Shall I paint myself tall and strong with long wavy brown hair? Do I paint my whole self or just my head? Do I add things that I love like books, music and art? Do I include other people like my husband or my children? My fuzzy and cozy kitties? Do I paint myself in full sun or in shadow? In what clothing? There are a thousand questions and no answer until the inspiration hits. But one thing is clear, in order to do this and be happy with the result, I have to silence my inner judgmental bitch and learn to ignore her completely throughout this whole process. (Will this process and the result be her demise?)

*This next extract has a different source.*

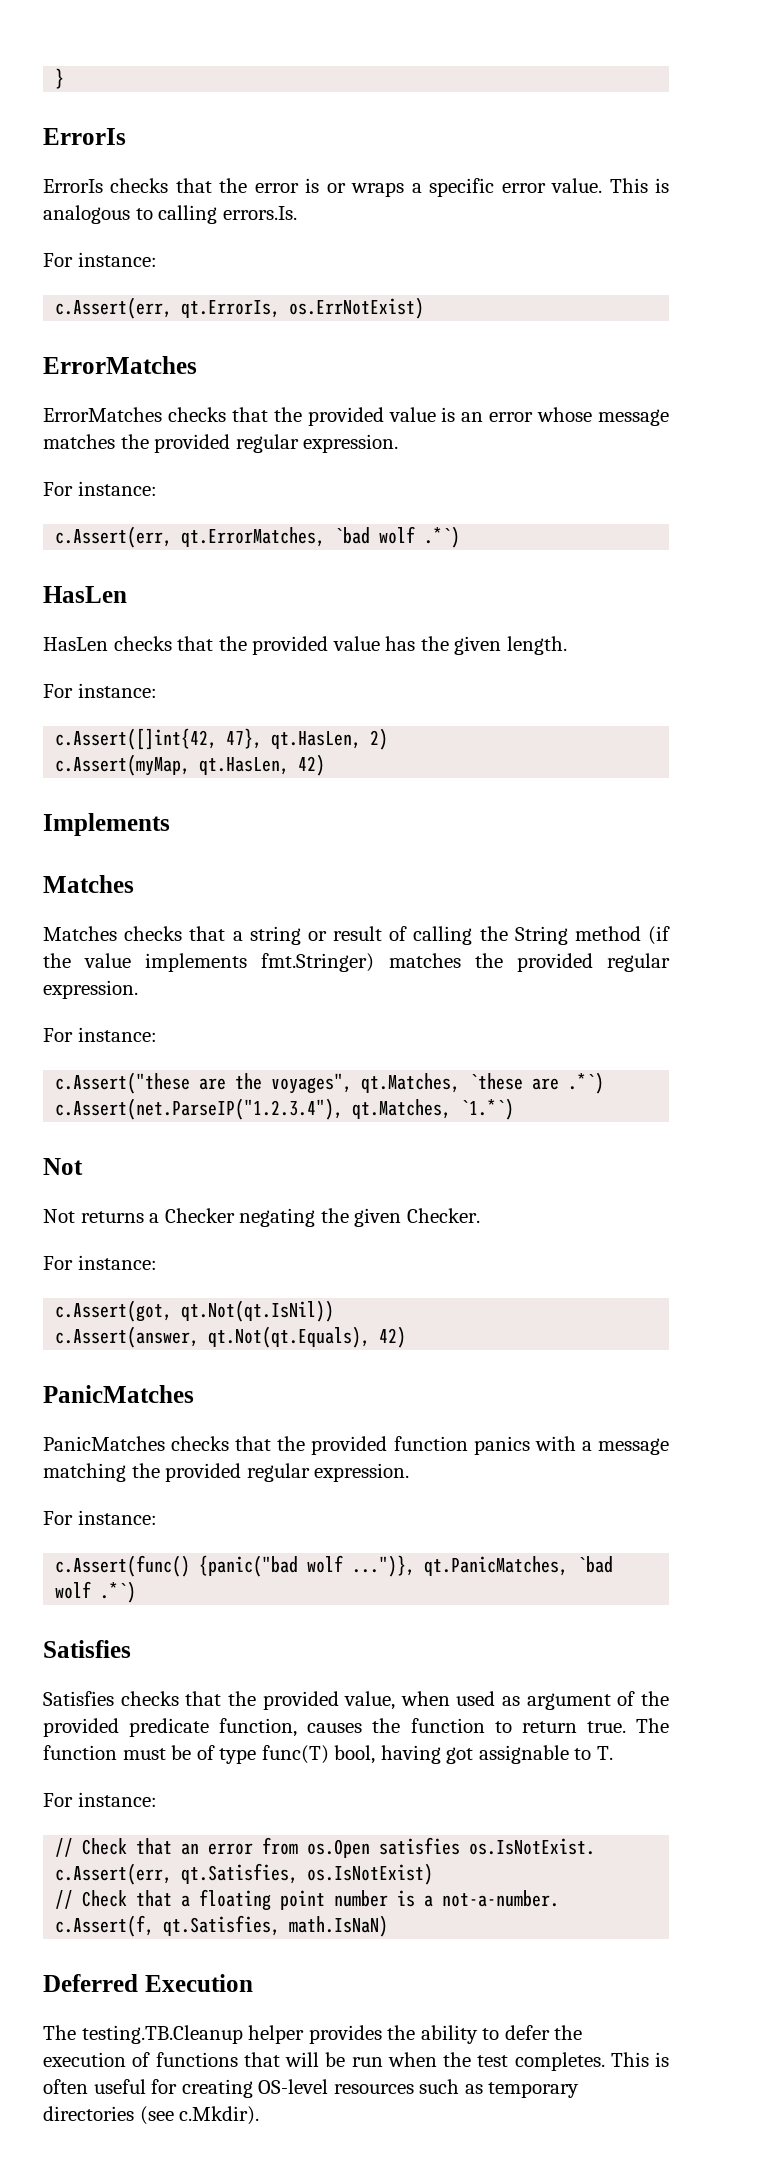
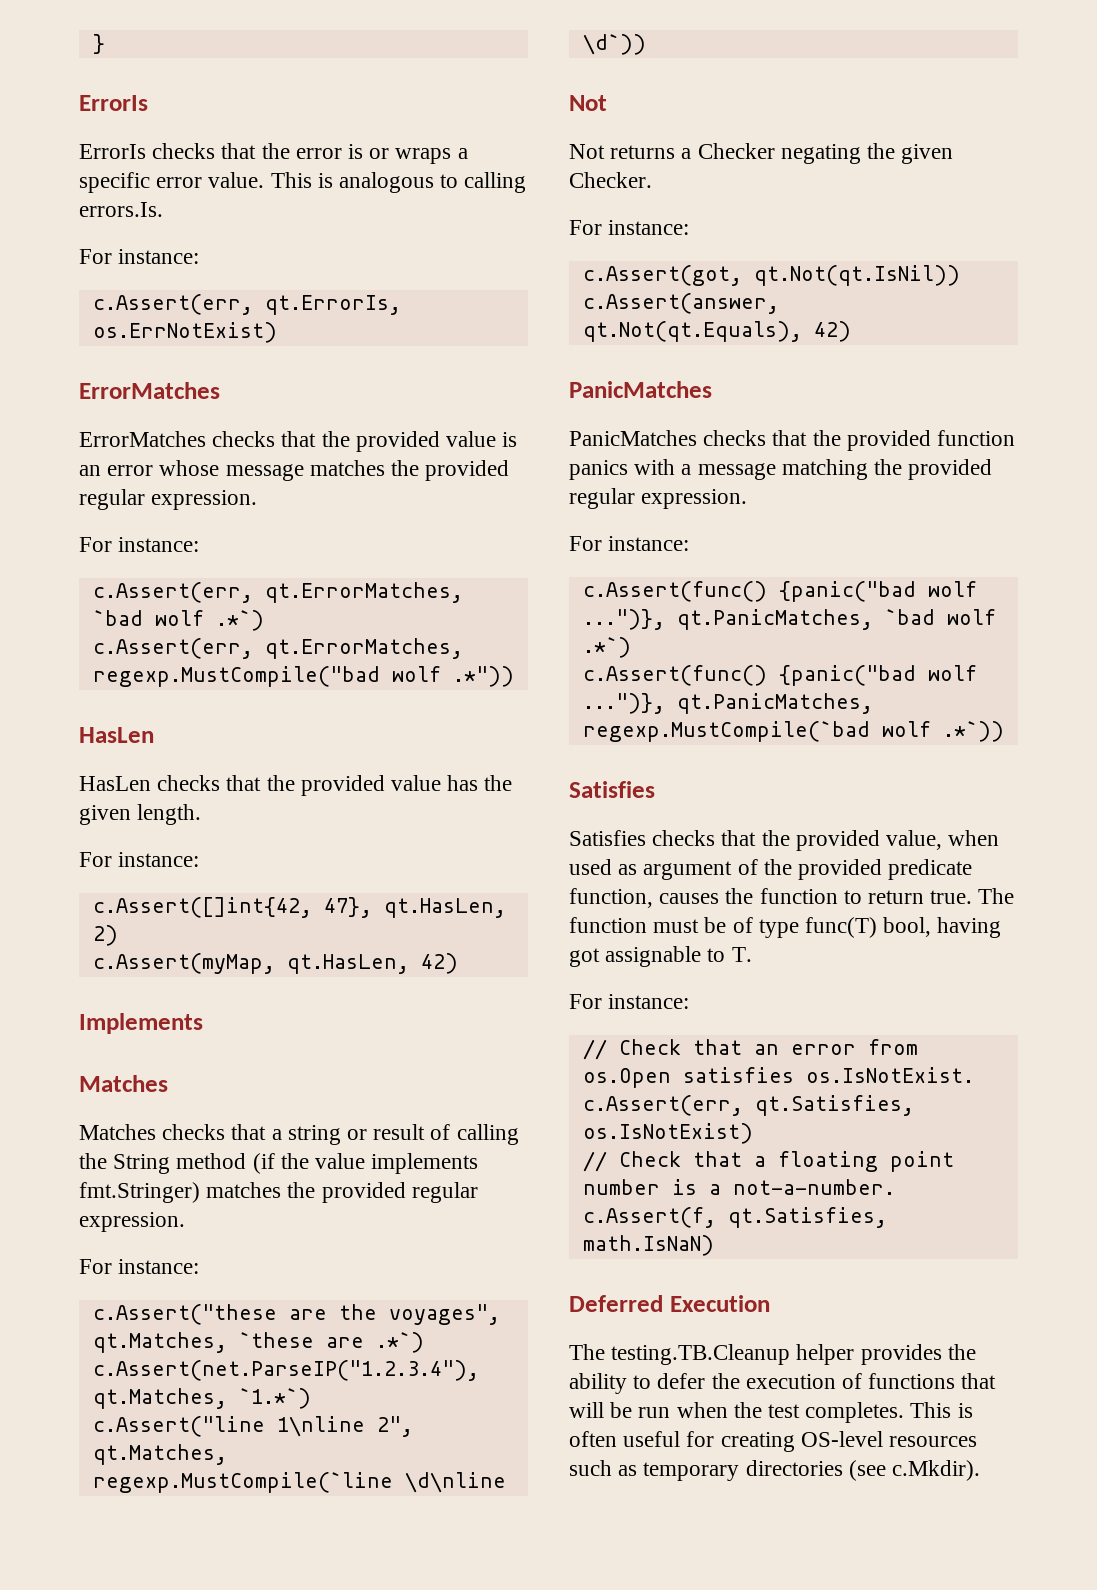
(461, 537) none -> [92,638,463,659] [92,666,514,687] // c.Assert(err, qt.ErrorMatches, regexp.MustCompile("bad wolf .*"))
(515, 1109) none -> [92,1416,413,1437] [92,1444,227,1465] [92,1472,506,1493] [582,34,646,55] // c.Assert("line 1\nline 2", qt.Matches, regexp.MustCompile(`line \d\nline \d`))
(137, 1592) none -> [582,665,977,686] [582,693,873,714] [582,721,1004,742] // c.Assert(func() {panic("bad wolf ...")}, qt.PanicMatches, regexp.MustCompile(`bad wolf .*`))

How can I learn to silence her and be kinder to myself? As with everything, I go to the research. Here are some suggestions.
Listen carefully
Don’t listen as in follow its admonishments. Listen to hear what you are actually saying to yourself about yourself. By listening carefully to what you are saying, often you can hear how ridiculous and unfounded those harsh criticisms and comparisons that make you feel vulnerable and inadequate are, and begin to diffuse or ignore them (5 Ways to Silence Your Inner Critic).
Self-Distancing
This is technique uses the actual language we use against us and reshapes it, which diffuses it’s power. “To self-distance, one replaces the first-person pronoun I with a non-first-person pronoun, you or he/she, when talking to themselves (Elena, what happened is no reflection on your abilities. You were surprised by his question during the interview but now you know what to do. It’s called experience.)” (Silencing Your Inner Critic, Psychology Today, March 2009). This grammatical shift allows you to remove the direct emotionality of your self-recrimination and shift from first person, or a less personal point of view, giving yourself the distance to pause, take a step back, and think more objectively and rationally, diffusing the emotion.
Story Editing
Once emotions cool, “use story editing to stop reverting to that negative cycle over and over again…A story edit offers a way to reframe or revise a negative experience” (Silencing Your Inner Critic, Psychology Today, March 2009). This is what I did by forcing myself to see the unfair comparisons I was subjecting myself to and recognizing that unfairness. This did help diffuse my own suffering as a result of my own self-badgering and I did begin to look more kindly and compassionately at myself.
Self-Affirmations
Not since Saturday Night Lives’ Guy Smiley made self-affirmations fun have they ever been more appropriate than when we are trying to stop our inner judgmental bitch. We can talk to ourselves very directly and list all the objective evidence that refutes the negative self-criticism. I am a strong and kind person. I am a wonderful mother. I am an attractive woman. I am a talented artist. For each fact, I can objectively point to proof that that is true. For each fact, I can remind myself how amazing I am. And I’ve learned that facts quiet my inner mean girl.
Sympathetic Memories
Go back into your memories to the time when your inner critic was born. What were the circumstances surrounding that causal event(s)? Did something significant happen? Did your grandmother express critical views of you that you internalized? By going back to your childhood, when this began, you can cognitively recognize where the inner critic came from and over time, unpack all the shame and guilt from that time and put it behind you. Learning to forgive our inner children from having been hurt elicits self-compassion, which is the hero in this battle. We all strive for self-compassion. Ask yourself, would you say any of these mean things to your five-year-old self? To your best friend? To your co-worker across the office with the sad eyes? To the person you sat next to on the train? Of course not. You would never. It would be too hurtful. Aha!! So, stop saying them to yourself!
In reality, we may need to use several or all of these techniques to learn to quiet the inner, judgy, mean girl, but with persistence and practice we can do it. Paint a beautiful and strong self-portrait in your mind and frame it with love, patience, and kindness.